▸ TEXT EXCERPT:
Headline
CVE-2022-31901: GitHub - CDACesec/CVE-2022-31901
Buffer overflow in function Notepad_plus::addHotSpot in Notepad++ v8.4.3 and earlier allows attackers to crash the application via two crafted files.
****CVE-2022-31901****
- Denial Of Services (DOS) in Notepad++(x86) in 8.4.3 and before.
****Description****
- Vulnerability triggering, via opening two specially crafted text files (e.g. first.txt & second.txt) as input to notepad++.
As an illustrative example below, as of 11/07/2022, latest version of Notepad++(x86) is 8.4.3 is used.
Proof of Concept -
- Open the two example input files first.txt & second.txt in Notepad++ in any order.
Result :
Visual Studio 2019 Dump Analysis
Here we can see the problem to parse these files in ScintallComponent -> Editor.h -> Line number 690.

▸ USING THE INFORMATION:
1 - Quote the Notepad++ vulnerability write-up verbatim, starting at "As an illustrative" and ending at "in any order.".
2 - Continue the Notepad++ vulnerability write-up from the point where it stops.

▸ SUPPLIED RECORDS:

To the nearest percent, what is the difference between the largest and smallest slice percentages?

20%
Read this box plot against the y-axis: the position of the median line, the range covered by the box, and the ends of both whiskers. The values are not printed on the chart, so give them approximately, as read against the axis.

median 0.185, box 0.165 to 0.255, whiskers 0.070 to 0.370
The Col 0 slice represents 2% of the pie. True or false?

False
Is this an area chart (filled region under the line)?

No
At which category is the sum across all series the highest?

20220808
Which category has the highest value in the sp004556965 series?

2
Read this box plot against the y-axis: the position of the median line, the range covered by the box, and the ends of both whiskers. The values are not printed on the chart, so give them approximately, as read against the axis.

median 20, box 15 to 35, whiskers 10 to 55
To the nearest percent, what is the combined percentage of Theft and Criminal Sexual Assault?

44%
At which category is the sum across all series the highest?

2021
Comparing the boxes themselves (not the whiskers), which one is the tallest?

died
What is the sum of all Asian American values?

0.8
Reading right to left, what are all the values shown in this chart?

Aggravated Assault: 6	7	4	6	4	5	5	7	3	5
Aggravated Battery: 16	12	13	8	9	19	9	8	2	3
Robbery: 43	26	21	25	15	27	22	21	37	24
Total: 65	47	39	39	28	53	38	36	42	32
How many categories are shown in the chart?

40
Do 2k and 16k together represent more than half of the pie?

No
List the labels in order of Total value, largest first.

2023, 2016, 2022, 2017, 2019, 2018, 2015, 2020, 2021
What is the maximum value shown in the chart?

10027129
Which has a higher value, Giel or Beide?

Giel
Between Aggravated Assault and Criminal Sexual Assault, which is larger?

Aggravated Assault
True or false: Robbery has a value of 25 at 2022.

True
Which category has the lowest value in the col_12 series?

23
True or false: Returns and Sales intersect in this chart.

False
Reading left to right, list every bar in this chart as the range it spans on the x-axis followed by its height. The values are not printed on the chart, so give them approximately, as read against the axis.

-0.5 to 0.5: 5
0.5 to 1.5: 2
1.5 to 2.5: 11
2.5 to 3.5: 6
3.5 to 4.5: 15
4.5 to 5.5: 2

▸ RESPONSES TO THE EXERCISE:
1 -
As an illustrative example below, as of 11/07/2022, latest version of Notepad++(x86) is 8.4.3 is used.
Proof of Concept -
- Open the two example input files first.txt & second.txt in Notepad++ in any order.

2 -
Root Cause Analysis
When notepad++ opens any file it calls a function notepad_plus::addHotSpot which creates heap memory with new operator and stores the return address in widetext variable TCHAR *wideText = new TCHAR[endPos - startPos + 1];. Since it requests for large allocation, new returns bad_alloc which is not handled in notepad++ and results in DoS.
So it can be said that, opening the two example files with Notepad++(x86) <= 8.4.3 is leading to Denial of Service.
Tested Versions
The vulnerability is tested to work on following version:
- Notepad++ 8.3.2 32-bit
- Notepad++ 8.3.3 32-bit.
- Notepad++ 8.4.0 32-bit.
- Notepad++ 8.4.1 32-bit.
- Notepad++ 8.4.2 32-bit.
- Notepad++ 8.4.3 32-bit.
Tested Environment
- Windows 11 - 22563.1000 64 bit
- Windows 10 - 10.0.19042.1586 64-bit
- Windows 10 - 10.0.19044.1706 64-bit
Update
- As of 05-01-2023, this issue still persists in the Notepad++ versions 8.4.8 (32-bit) and before.